Police Go To Wrong Address, Kill Dog
By STEPHEN THOMPSON spthompson@tampatrib.com
Published: Apr 7, 2004
PINELLAS PARK - Daniel Clauson happened to look out his bathroom window Tuesday and noticed a man jimmying the door of an apartment next door with a butcher knife.
Clauson, a 38-year-old mechanic, called Pinellas Park police to report what he thought was a burglary in progress.
He still had a dispatcher on the line when officers knocked on his door. When he opened it, five or six officers had their weapons drawn, he said. They pulled him outside by his arms, placed him stomach- down at the entranceway of his home, and, in a matter of seconds, shot and killed his English bulldog, Sir Chillin Dillon.
The officers had gotten the wrong address and went to Clauson's apartment instead of the suspected burglary site.
``They didn't know they were at the wrong apartment,'' police Capt.
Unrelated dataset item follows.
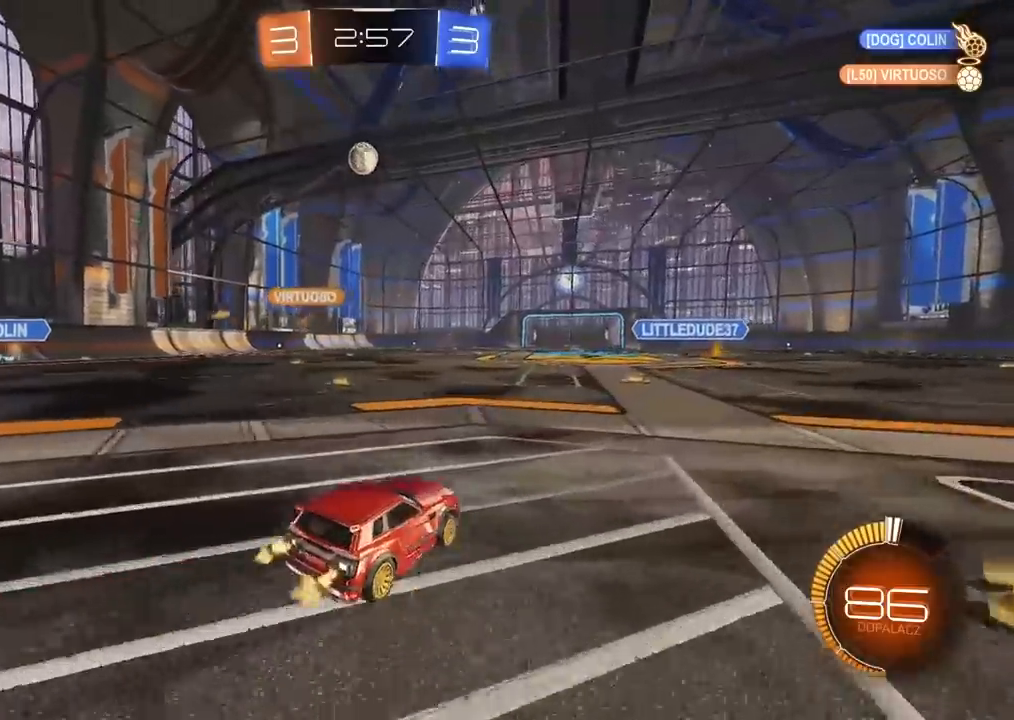
{"buttons": ["R2"], "left_stick": "right", "right_stick": "center", "events": [[50, "L1", "down"], [167, "L1", "up"]]}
Sanfield Forseth said.
Clauson lives at 7665 40th St. He reported that a burglary was under way at Apt. C in the building north of his, but he didn't know the address of the building. Clauson then told the dispatcher that the burglar had left Apt. C and was going to Apt. A.
The only building address the officers were given was Clauson's, Forseth said. And they thought the burglar was in Apt. A of that building, Forseth said. That is Clauson's apartment.
Clauson said he could sense officers had the wrong address when he saw them pull up at his building and not the one next door. He said he told a dispatcher as much. She told him to relay that information to them when he answered the door about 12:45 p.m.
After they put him on the ground, Sir Chillin, who was no more than a foot tall, silently lumbered through the front door, past three or four officers, and in the direction of Officer Adam Geissenberger, Clauson said.
From the ground, Clauson yelled that the dog doesn't bite, he said.
There was some dispute as to whether Geissenberger could have retreated from the dog. Forseth said Geissenberger backed up to a fence and stuck his foot out to ward off the bulldog, but Clauson said the officer could have backed up in the front yard along the fence to avoid the animal.
When Geissenberger fired twice at Sir Chillin, Clauson, by his own account, became hysterical.
He said he jumped up and shouted, ``You shot my dog. What the hell is wrong with you? I'm the one who called. You're supposed to be next door.''
Then he ran inside and slammed the door behind him, afraid suddenly that the police were going to shoot him, he said. They didn't bother Clauson for about 20 minutes after that, he said.
``This is really bad,'' Clauson said. ``I love that dog.''
He said that if he ever suspects a crime in progress again, ``I wouldn't call the Pinellas Park cops.''
There was no burglar, Forseth said. The man Clauson saw was Jimmy Furlong, 30.
Furlong, a mover, lives in Apt. A in the building north of Clauson's, and he went to Apt. C to check on a cat as a favor for the cat's owner. He was using the knife because the cat's owner hadn't given Furlong a key, Furlong said.
Earlier Tuesday, Furlong said, the cat had had kittens.